今の日本は敗戦間近の1940年に似ているのかもしれない《若手記者・スタンフォード留学記 37》
いわゆる"司馬史観"への疑問
日本の近現代史について勉強すると、「1920年から敗戦まで」の歴史と、「1990年から今日まで」の歴史があまりにも似ていることに驚かされます。
第17回目でも触れましたが、現代の衰退論を語るとき、しばしば耳にするのは「近代史40年周期説」です。いわゆる、司馬史観と言い換えてもいいかもしれません。
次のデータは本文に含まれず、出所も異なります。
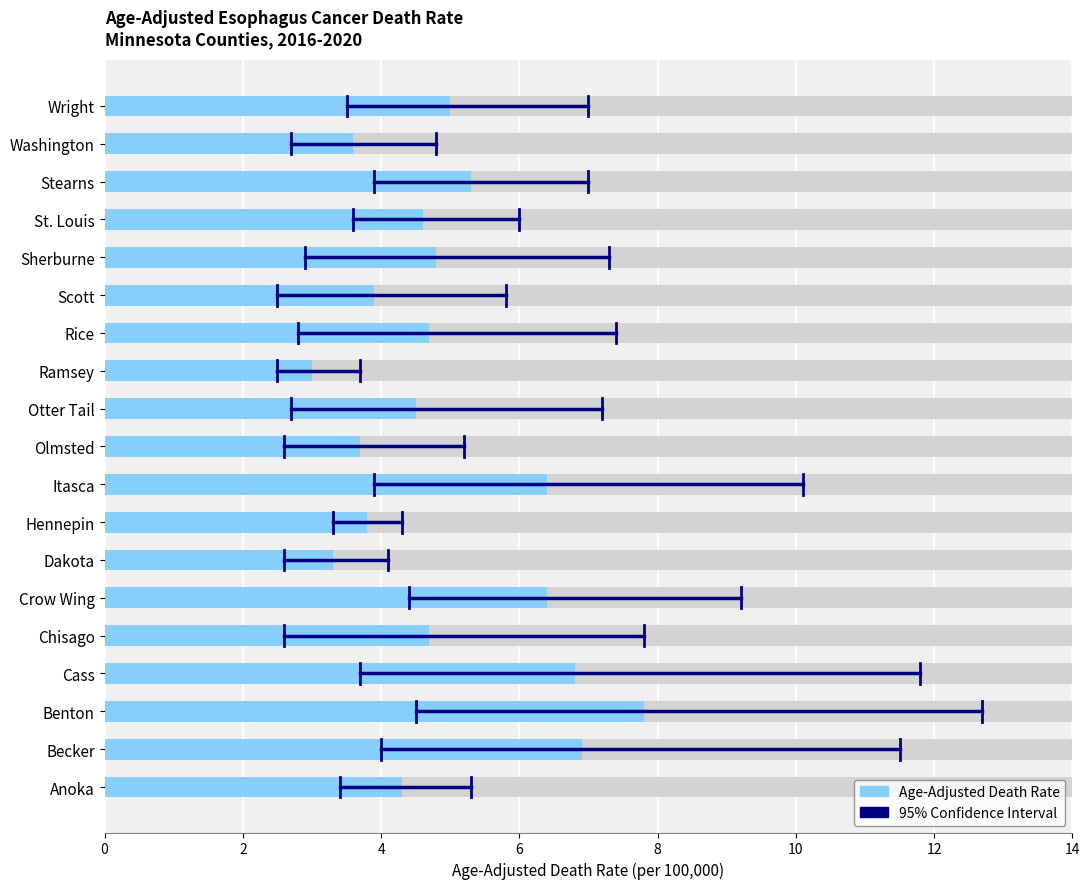

How many values in the Lower CI series exceed 3?

10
作家・半藤一利氏の『昭和史』(文藝春秋)によると、その意味するところはこうです。
1868年の明治維新以来、近代化に励んできた日本人は、その約40年後、日露戦争の勝利によって、世界史的な金字塔を打ち立てた。だが、そこから転落の時代に突入し、40年後には敗戦という形で破滅を迎えた。
ただ、戦後、日本は焼け野原から蘇り、約40年後の1989年には日本の株価は最高値を更新した。しかし、バブル崩壊を経て、そこから日本は再び滅びの40年へと突入してしまった。このサイクルどおりに進めば、日本は2030年まで右肩下がりを続けていくことになる…
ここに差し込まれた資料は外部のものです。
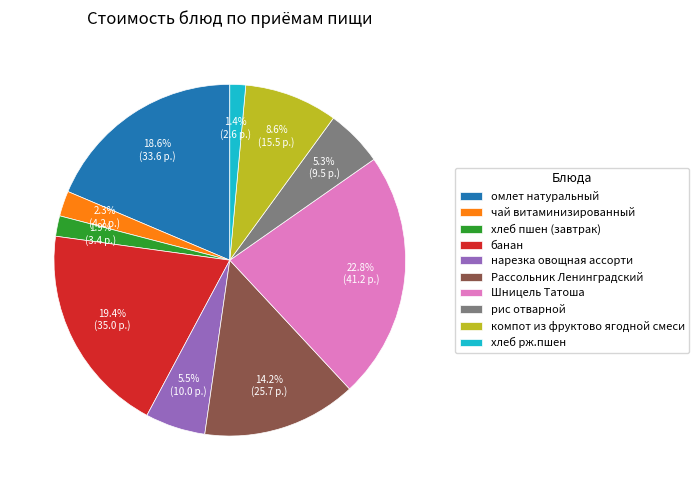

Count the number of slices in the pie.

10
ただ、この40年周期説には、いくぶん疑問が残ります。
司馬史観に代表される「日露戦争をピークに日本は坂道を転げ落ちはじめた」というストーリーは、やや単純すぎるように思えるのです。
司馬遼太郎氏は、日本人の精神的な崇高さ、そして日本人が国民の力を結集したピークとして、日露戦争をあげているのでしょう。
しかし、軍事、経済を総合した日本の国力という点では、日露戦争後も日本は上昇気流に乗っていました。
経済面では、日露戦争後に不況に襲われたものの、第一次世界大戦が日本に未曾有の好況をもたらしました。たとえば、著名な経済史家、アンガス・マディソン、グローニンゲン大学教授の推計によると、日本のGDPは、1904年から1919年の15年間でほぼ2倍に伸びています。